Is The Face You See In The Mirror Really Yours? The Concept of the Reference Face
The concept of the reference face reveals why the face we carry in our minds often refuses to age with us, and why growing older can feel like becoming a stranger to ourselves.
What do you see when you look in the mirror in the morning? Most of the time, you may have noticed a subtle gap between the face you see and the face you somehow expect to see. That expected face is exactly what sociologist David Le Breton describes with the concept of the reference face.
What Is The Reference Face?
The reference face is the internalized image of your own face that lives in your mind. When you think of your own face, the clear, crystallized image that appears before your eyes, almost like a frozen photograph, is your reference face. For you, it is the face that functions as the standard, the one true version. Whenever you think of yourself, this is the face that returns automatically.
What is striking is this: the reference face usually belongs to our youth.
The Cruel Game Of Time
Even as the years pass, that image remains alive in the mind. When you study an old photograph or look at your reflection in the mirror, you are unconsciously comparing yourself to this reference face all the time.
Do you know what first reminds us that we are getting older? It is precisely this comparison. The growing distance between the reference face and our present appearance. That comparison is often made with nostalgia, sadness, and sometimes even disbelief.
“When did these wrinkles appear?”
“Had my hair really turned this white?”
“When did these lines under my eyes get this deep?”
What we are really asking is this: When did I change this much?

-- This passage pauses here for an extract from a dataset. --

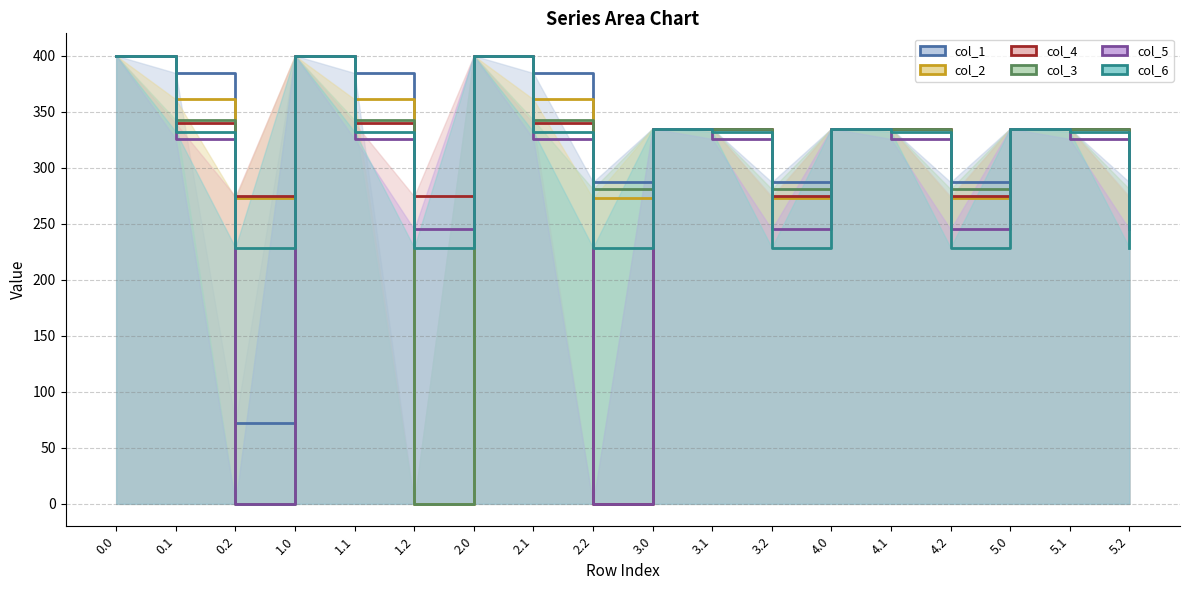

At which category does col_6 reach its first local peak?

1.0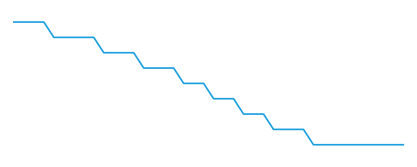

Is this an area chart (filled region under the line)?

No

Plastic Surgery And The Desire To Return To The Reference Face
One of the most common reasons people turn to plastic surgery is the desire to return to that reference face. They want to recover that “former self,” that “real self.”

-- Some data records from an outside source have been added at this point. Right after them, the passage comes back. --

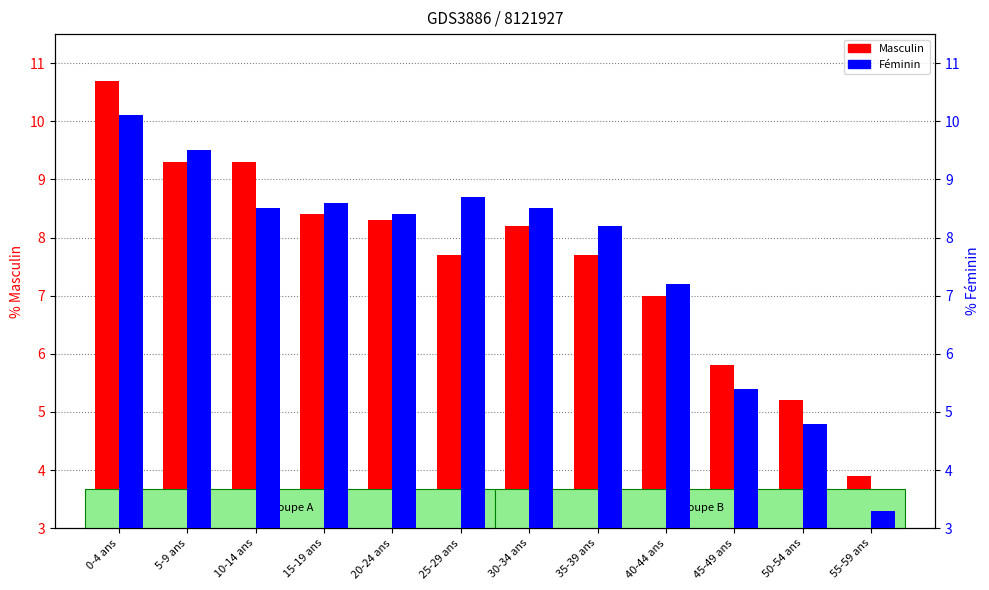

What position from the right is 35-39 ans?

5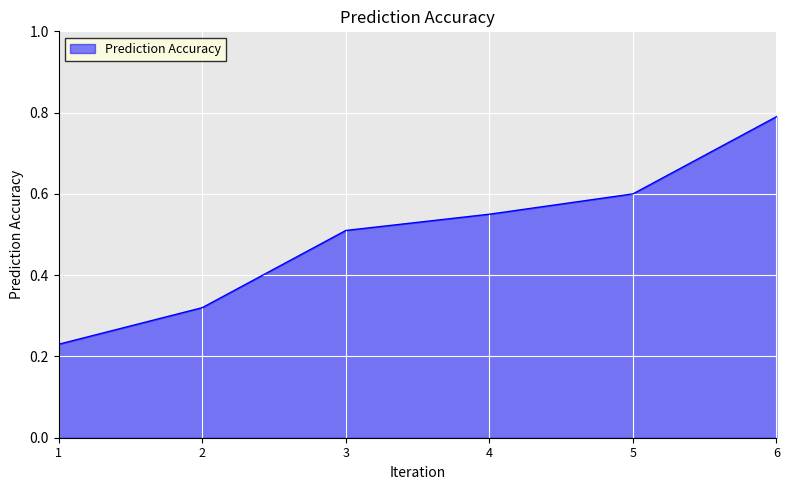

How many lines are shown in the chart?

1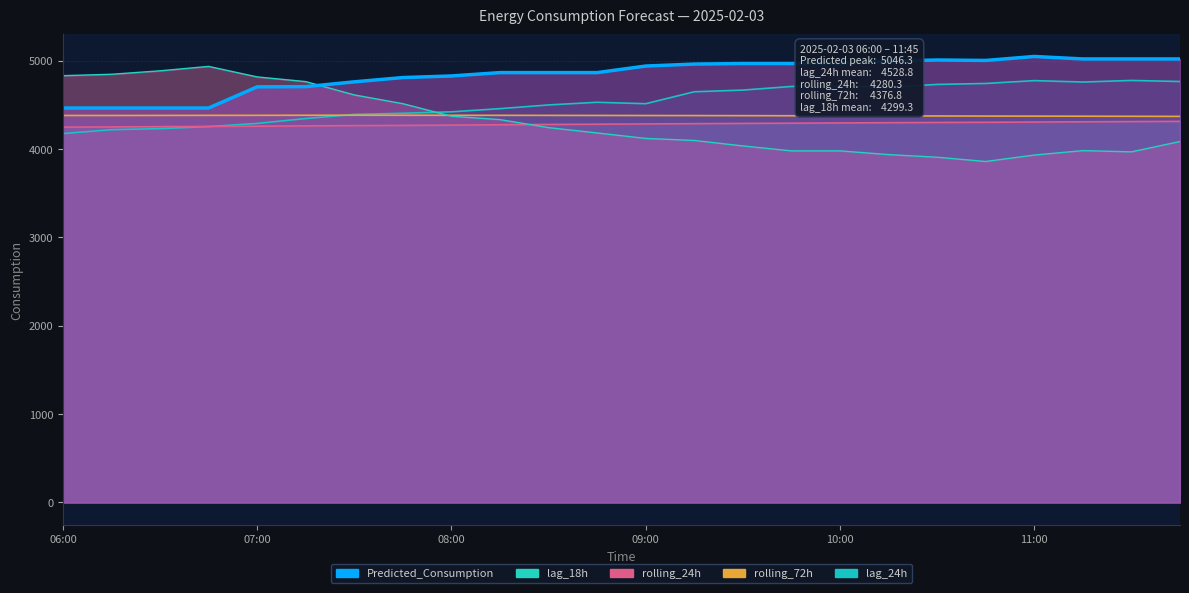

Reading left to right, list all the values displayed in this chart.

Predicted_Consumption: 4463.1	4463.1	4463.1	4463.1	4702.7	4704.8	4759.5	4807.8	4825.8	4863.9	4863.9	4863.9	4938.0	4960.3	4966.4	4966.4	4970.7	4993.5	5006.5	5001.3	5046.3	5018.2	5018.2	5018.2
lag_24h: 4174.0	4218.0	4230.0	4253.0	4289.0	4344.0	4391.0	4404.0	4420.0	4456.0	4498.0	4528.0	4512.0	4647.0	4666.0	4707.0	4715.0	4699.0	4730.0	4741.0	4773.0	4757.0	4775.0	4763.0
rolling_24h: 4246.6	4249.2	4252.3	4255.1	4257.3	4260.9	4263.9	4266.4	4269.6	4273.7	4277.1	4280.0	4283.1	4286.0	4288.9	4291.6	4294.4	4297.0	4299.6	4301.8	4304.6	4307.4	4309.6	4312.1
rolling_72h: 4378.7	4378.7	4379.4	4380.1	4380.4	4381.3	4381.6	4381.3	4380.7	4380.4	4379.8	4379.2	4378.4	4377.6	4376.8	4375.8	4375.1	4374.1	4373.1	4372.0	4371.3	4370.5	4369.4	4368.4
lag_18h: 4829.0	4845.0	4884.0	4934.0	4815.0	4762.0	4611.0	4512.0	4370.0	4332.0	4241.0	4181.0	4119.0	4096.0	4034.0	3978.0	3978.0	3936.0	3906.0	3858.0	3931.0	3981.0	3967.0	4084.0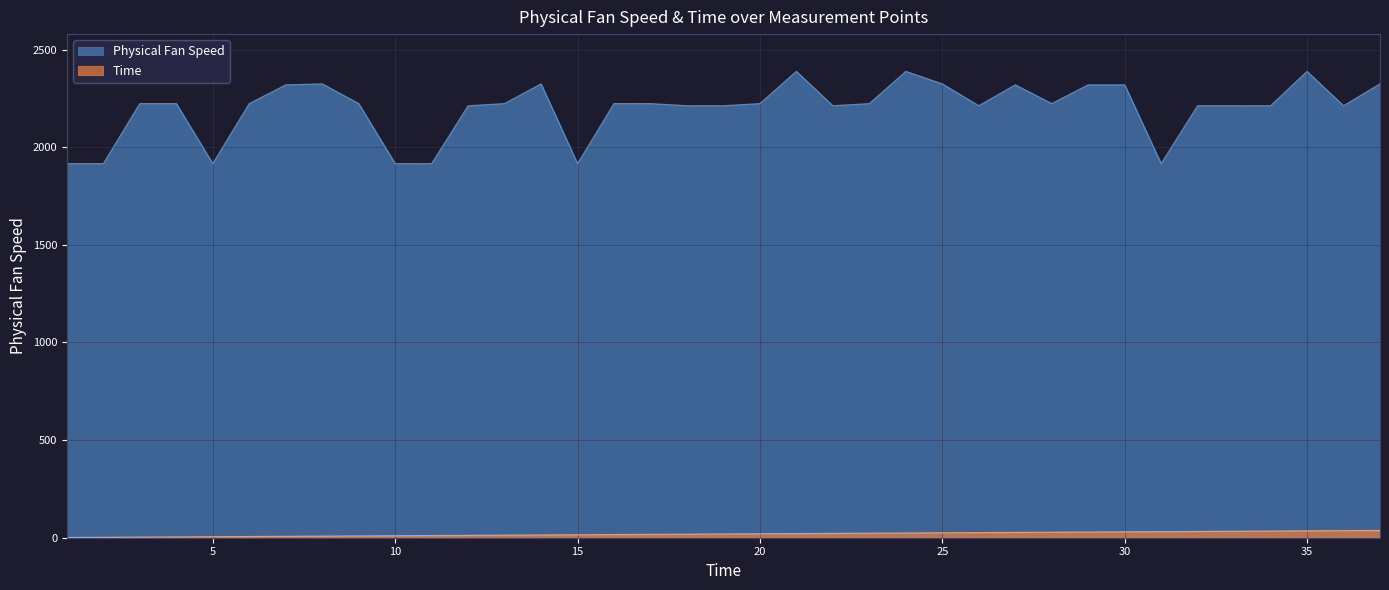

True or false: Physical Fan Speed has more than 1 points higher than both neighbors.

True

But this is ultimately a futile effort.
Because the reference face is not just a physical appearance. It is also a trigger for a version of the self remembered in the most favorable light. The thought that “I was happier then, stronger then, freer then” is one of the psychological reasons we cling so tightly to that earlier face.
The Face That Lives In The Eyes Of Others
There is another powerful force that keeps the reference face alive: the people who remember us through it.
Think about it. Your mother may still remember you as you were in your twenties. An old friend may still picture your smiling, energetic, younger face when they close their eyes. Your partner may still carry the image of the person they first met.
Family, friends, lovers. Over the years, all the people in whom we invest emotionally, and who invest emotionally in us, begin to function like a kind of mirror. The face of ours that continues to live in their eyes helps sustain our reference face.
A Double Loss
But as we grow older, we are forced to confront a painful truth. The distance between the reference face and our current appearance keeps widening. And the people who remember that face gradually disappear from our lives.
This double loss intensifies the feeling that the reference face is slipping away. We experience physical change, but we also lose the witnesses who once knew us in that earlier form.
A Revolt Against Impermanence
Everything in life is temporary, including life itself. Our appearances, our bodies, our faces. They all change, transform, and age. And yet the human mind sometimes wants to stop that process. On an unconscious level, it wants to resist death, freeze time, remain in that one moment.
Perhaps the reference face is one reflection of this inner conflict. It is the search for an unchanging self. It is the image we hold onto so that we can still say, “I am still me.”
Final Thoughts
The concept of the reference face tells us a great deal about ourselves. It speaks to our identity, our fear of aging, our resistance to change, and ultimately our difficulty in accepting mortality.
Perhaps understanding this concept can help us become a little more compassionate toward ourselves. Instead of looking in the mirror and thinking, “You used to be more beautiful,” perhaps we can learn to say, “I am still myself in every version of my face.”
Because in the end, the most beautiful face we have is always the one we wear now. It is the face that carries every experience we have lived through, every sorrow, every joy, every smile. It is the face that tells our story.